• _PAGE TEXT_
· · ·
The optimization objective is the L2 distance between predicted and ground-truth transients plus the L1 albedo regularization. The Adam optimizer is utilized with a learning rate of 1 for 1000 steps. Domain reduction is executed every 50 steps.

Key Experimental Results

Main Results (Sparse Scanning 32×32 Confocal Conf.)

Method Depth MAE(5%)↓ Depth RMSE(5%)↓ Normal MAE(5%)↓ Normal RMSE(5%)↓
LCT 0.1977 0.2875 - -
FK 0.0719 0.1871 - -
Phasor(BP) 0.1348 0.2049 - -
NeTF 0.0679 0.1748 - -
DLCT 0.3189 0.4220 0.3796 0.4856
Ours 0.0477 0.1523 0.1147 0.2394

Qualitative Results: On both synthetic (ZNLOS Bunny/Serapis) and real (Stanford Statue/Dragon) datasets, the proposed method yields the sharpest reconstruction with the richest details. Under \(32 \times 32\) sparse scanning, DLCT suffers from distinct artifacts, FK loses details, and NeTF produces blurred and distorted results.

Ablation Study

Domain Reduction Coarse-to-Fine Time (100 steps) Time (500 steps) Time (1000 steps) Remaining Domain %
109s 539s 1087s 100%
67s 103s 134s 4%
4s 27s 54s 3%

GPU memory comparison (\(N=128\) resolution): LCT 7101MB, FK 6813MB, Ours (w/o DR) 4065MB, Ours (w/ DR) 1659MB

Key Findings

  • Domain reduction combined with the coarse-to-fine strategy achieves approximately 20x acceleration (1087s → 54s).
  • A sparse scanning grid of only \(32 \times 32\) is sufficient to achieve high-resolution reconstruction, eliminating the need for dense raster scanning.
  • Increasing the scanning resolution to \(64 \times 64\) yields no significant quality improvement, indicating that \(32 \times 32\) is sufficient.
  • Noise regularization (L1 + learnable noise) is crucial for robustness on real-world data.
  • High-resolution \(128 \times 128\) outputs can be reconstructed within 1 minute.
  • Domain reduction does not sacrifice reconstruction quality—there is no visual difference in reconstruction results with or without domain reduction.

Highlights & Insights

  1. Flexibility of Point-wise Decomposition: Decomposing transient signals into point-wise contributions makes domain reduction trivial—requiring sampling only within active regions.
· · ·
• _REQUIRED TASKS_
1. Duplicate the stretch of the reconstruction summary from "1. Flexibility of" through "within active regions.".
2. For each statement, decide whether it agrees with the reconstruction summary. Answer yes or no and quote the words of the summary that decide it. (a) Domain reduction is executed every 50 steps. (b) Raising the scanning resolution to 64 × 64 brings a significant quality improvement. (c) The optimization uses the Adam optimizer.
3. Take the reconstruction summary further, picking up after its last sentence.
The entries after this point are unrelated to the reconstruction summary.
· · ·
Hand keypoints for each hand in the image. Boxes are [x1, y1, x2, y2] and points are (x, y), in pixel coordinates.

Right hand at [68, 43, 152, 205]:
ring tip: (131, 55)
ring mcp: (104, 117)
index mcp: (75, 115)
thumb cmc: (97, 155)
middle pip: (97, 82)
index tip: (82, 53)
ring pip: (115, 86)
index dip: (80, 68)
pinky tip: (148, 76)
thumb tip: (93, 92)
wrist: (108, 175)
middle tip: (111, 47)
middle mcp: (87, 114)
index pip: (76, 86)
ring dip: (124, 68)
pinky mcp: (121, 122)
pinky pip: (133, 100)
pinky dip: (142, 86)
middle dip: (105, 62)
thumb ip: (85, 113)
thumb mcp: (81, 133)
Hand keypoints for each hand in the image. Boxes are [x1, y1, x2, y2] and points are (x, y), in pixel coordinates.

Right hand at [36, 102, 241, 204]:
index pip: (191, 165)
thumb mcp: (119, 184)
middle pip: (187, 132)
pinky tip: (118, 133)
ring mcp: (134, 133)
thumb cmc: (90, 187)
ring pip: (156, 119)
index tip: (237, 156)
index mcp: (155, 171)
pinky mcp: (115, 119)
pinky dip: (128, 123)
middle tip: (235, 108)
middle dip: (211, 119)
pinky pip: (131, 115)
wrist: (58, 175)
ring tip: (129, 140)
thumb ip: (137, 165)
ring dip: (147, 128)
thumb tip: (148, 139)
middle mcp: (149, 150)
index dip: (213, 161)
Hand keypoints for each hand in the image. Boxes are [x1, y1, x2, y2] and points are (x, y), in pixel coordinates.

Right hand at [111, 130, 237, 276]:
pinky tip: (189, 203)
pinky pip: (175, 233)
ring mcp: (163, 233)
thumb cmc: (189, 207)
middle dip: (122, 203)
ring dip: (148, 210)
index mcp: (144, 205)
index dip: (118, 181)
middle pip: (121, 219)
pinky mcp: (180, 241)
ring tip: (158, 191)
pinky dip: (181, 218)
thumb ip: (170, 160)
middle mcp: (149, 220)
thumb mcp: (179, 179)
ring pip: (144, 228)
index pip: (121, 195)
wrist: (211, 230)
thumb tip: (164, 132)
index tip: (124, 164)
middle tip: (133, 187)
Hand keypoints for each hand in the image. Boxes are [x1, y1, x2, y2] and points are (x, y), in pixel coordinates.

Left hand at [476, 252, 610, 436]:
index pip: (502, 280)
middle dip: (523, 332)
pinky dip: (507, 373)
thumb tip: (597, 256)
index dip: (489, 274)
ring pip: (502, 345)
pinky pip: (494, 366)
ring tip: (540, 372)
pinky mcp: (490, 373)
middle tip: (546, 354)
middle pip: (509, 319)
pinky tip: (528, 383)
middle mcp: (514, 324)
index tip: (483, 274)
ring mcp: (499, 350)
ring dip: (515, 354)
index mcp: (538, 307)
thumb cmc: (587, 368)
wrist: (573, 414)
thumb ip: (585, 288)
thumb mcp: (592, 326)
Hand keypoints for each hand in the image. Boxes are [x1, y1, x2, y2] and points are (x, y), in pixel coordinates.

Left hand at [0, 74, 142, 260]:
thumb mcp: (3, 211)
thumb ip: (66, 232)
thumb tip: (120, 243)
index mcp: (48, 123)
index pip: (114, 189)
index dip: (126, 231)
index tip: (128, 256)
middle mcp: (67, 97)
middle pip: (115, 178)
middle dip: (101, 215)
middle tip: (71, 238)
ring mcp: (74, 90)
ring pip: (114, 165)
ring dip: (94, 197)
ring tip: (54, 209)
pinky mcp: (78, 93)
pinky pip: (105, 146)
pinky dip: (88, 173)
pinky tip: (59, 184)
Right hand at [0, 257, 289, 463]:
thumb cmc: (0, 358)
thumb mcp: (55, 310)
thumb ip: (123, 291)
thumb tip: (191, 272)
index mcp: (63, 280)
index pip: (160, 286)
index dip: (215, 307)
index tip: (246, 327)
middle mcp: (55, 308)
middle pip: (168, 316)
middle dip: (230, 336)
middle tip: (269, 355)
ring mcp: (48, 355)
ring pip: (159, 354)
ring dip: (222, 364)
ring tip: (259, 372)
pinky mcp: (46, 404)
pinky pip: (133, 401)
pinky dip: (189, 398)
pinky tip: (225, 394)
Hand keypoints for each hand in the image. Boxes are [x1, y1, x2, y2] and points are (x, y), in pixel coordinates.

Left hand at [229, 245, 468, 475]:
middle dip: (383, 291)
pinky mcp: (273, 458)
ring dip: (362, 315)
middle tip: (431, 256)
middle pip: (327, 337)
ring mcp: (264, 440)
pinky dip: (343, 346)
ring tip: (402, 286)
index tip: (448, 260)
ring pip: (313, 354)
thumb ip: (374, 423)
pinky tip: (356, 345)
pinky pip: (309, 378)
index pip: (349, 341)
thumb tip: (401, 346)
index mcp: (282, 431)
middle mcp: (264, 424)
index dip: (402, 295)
· · ·
• _ANSWERS GIVEN_
1.
1. Flexibility of Point-wise Decomposition: Decomposing transient signals into point-wise contributions makes domain reduction trivial—requiring sampling only within active regions.

2.
(a) Yes: "Domain reduction is executed every 50 steps."
(b) No: "Increasing the scanning resolution to \(64 \times 64\) yields no significant quality improvement"
(c) Yes: "The Adam optimizer is utilized"

3.
  2. Profound Exploitation of Sparsity: In NLOS scenarios, objects occupy less than 5% of the space. This "curse" of dimensionality is instead exploited as a key advantage for algorithmic acceleration.
  3. Balancing Versatility and Efficiency: Inherits the flexibility of optimization-based methods without requiring strict FFT-like assumptions, while mitigating efficiency limitations via domain reduction.
  4. Simultaneous Albedo and Normal Reconstruction: Accurate modeling of the cosine term allows surface geometry to be recovered at no extra cost.

Limitations & Future Work

  • Assumed that the hidden scene follows a Lambertian reflectance model, ignoring inter-reflections and self-occlusions.
  • The domain reduction threshold (5% of the maximum albedo) is manually set; adaptive thresholds could be explored in future work.
  • Under non-confocal configurations, the threshold needs to be lowered (to 3%), suggesting further study on parameter sensitivity.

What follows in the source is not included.